What is Flexible Working?
Generally, flexible working means that employees have some say in how, where or when they work. Put simply, it s a way of working that suits an employee’s needs as well as your own. The question you need to ask is, how can flexible working, work for me?
Flexible working has the potential to have a positive impact on staff well being and, as demonstrated in previous blog posts, a happy, healthier workforce can only be good for business and productivity. By giving employees the freedom to balance their home and work lives, you are creating an environment that, yes, motivates your staff, but also fosters loyalty and commitment from your workforce. Flexibility, therefore, becomes a two-way street in which you take care of employees’ needs and they become more invested in taking care of the business. Without the restrictions of rigid work patterns, employees can support your business when you need it the most.
As well as creating a more loyal work force, flexibility means that staff don’t have to take time off if a child is sick or a water pipe bursts. Instead you have created culture where staff are able and more likely to work from home. This means productivity doesn’t suffer and neither do your employees. Everyone’s a winner.
Some companies may be concerned about rising costs or falling productivity, but research almost certainly supports the idea the the benefits of flexible working are wide ranging. A recent survey by Vodaphone indicated that 83% of global companies offering flexible working improved their productivity. 58% said it had boosted their reputation.
3 out of 5 (61%) said that flexible working had a direct effect on their profit and loss statement by increasing their company’s earnings. This contradicts the idea that productivity and profits might drop if flexible working is introduced into a business.
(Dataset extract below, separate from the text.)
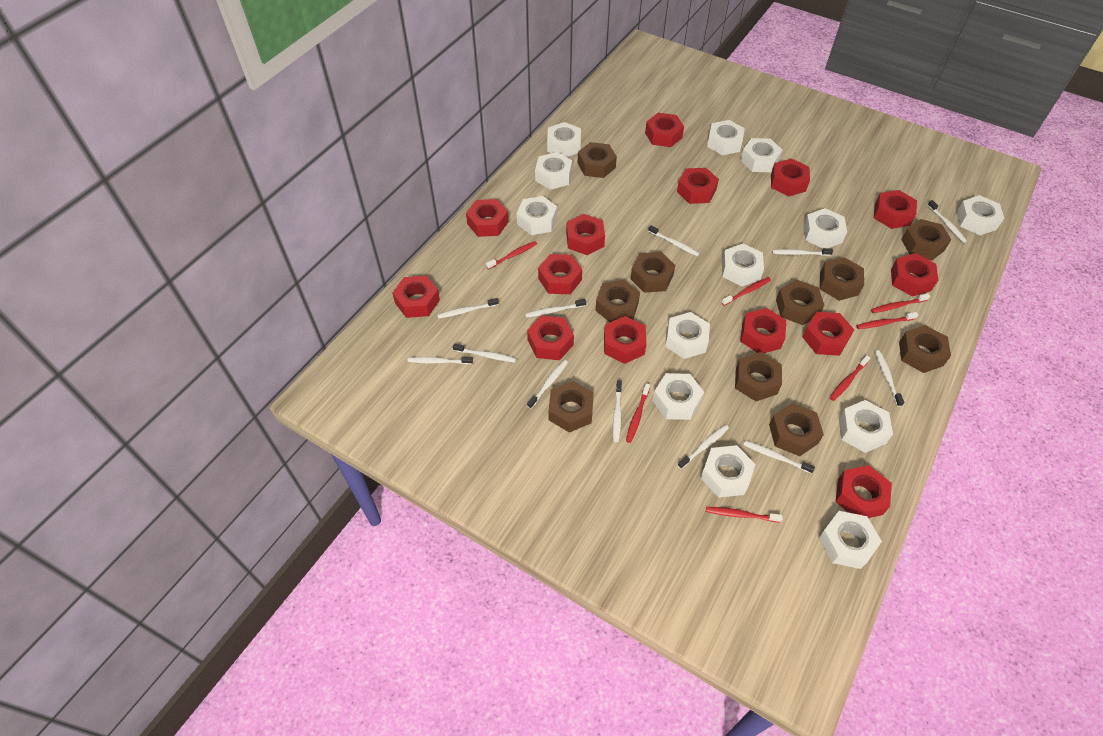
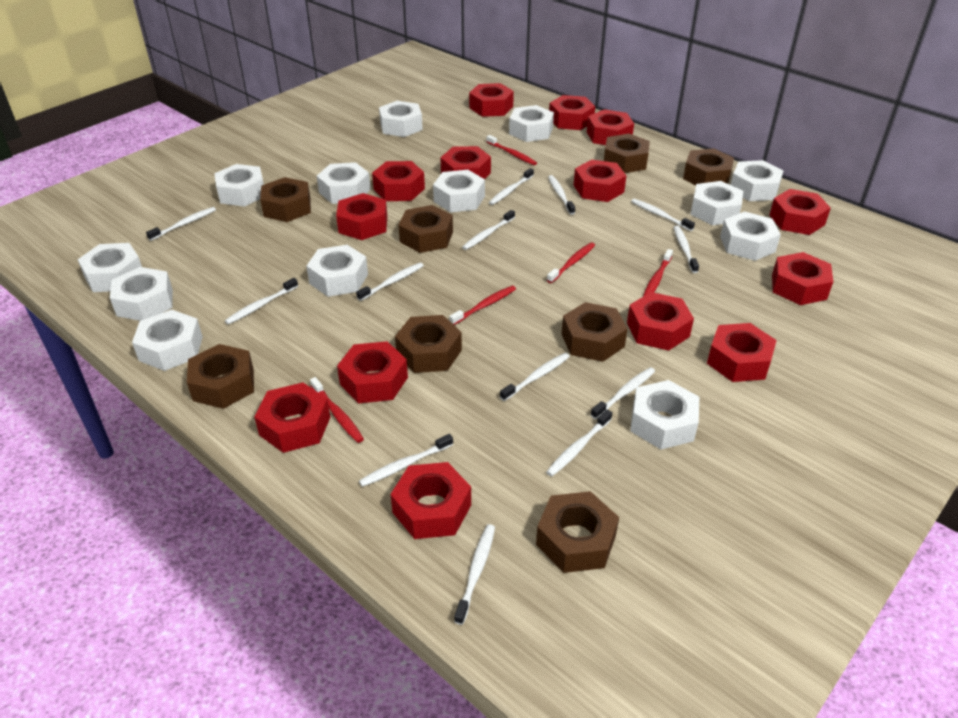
brown nut: 10 -> 8
red toothbrush: 7 -> 5
white toothbrush: 12 -> 13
Flexible working is becoming increasingly more common in the workplace. If you want to attract and retrain the best employees, then offering flexible working might just give your company the edge. In fact, flexible working is one of the key elements mentioned in reviews of Glass Door’s 20 Highest Rated UK Companies for Work-Life Balance.
How to Make It Work
If you are going to make flexible working work for you, you must focus on organisation and communication.
Communication needs to be clear and precise. Make sure that expectations are clear in terms of performance and productivity. It is necessary to make sure that team members know that the work is still being done even if their colleague is not necessarily in the same building. Therefore, it is vital that you establish systems, such as a shared Google Calendar that allow team members to know when and where their team are.
It is also important to ensure that all staff feel part of the team regardless of when and where they work. By embracing technology innovations such as Google Hangouts, Skype and Slack, you can include all team members in regular meetings and even the office chatter, no matter where they happen to be working on any given day.
Review and Reflect
Flexible working is only going to work for you if you regularly review the systems you have in place. Keep communication lines open. Discuss the pros and cons of flexible working with your staff. Identify any improvements in productivity as well as well being of staff. Look for opportunities to reward success. Your review periods might also be a good time to address any issues or causes for concern in order to keep flexible working, working for you and your business.
Overall flexible working provides many great opportunities for your business and your staff. As technology develops you are in a great position to be a modern employer embracing cutting edge systems and working practices that attract and retain the most talented employees.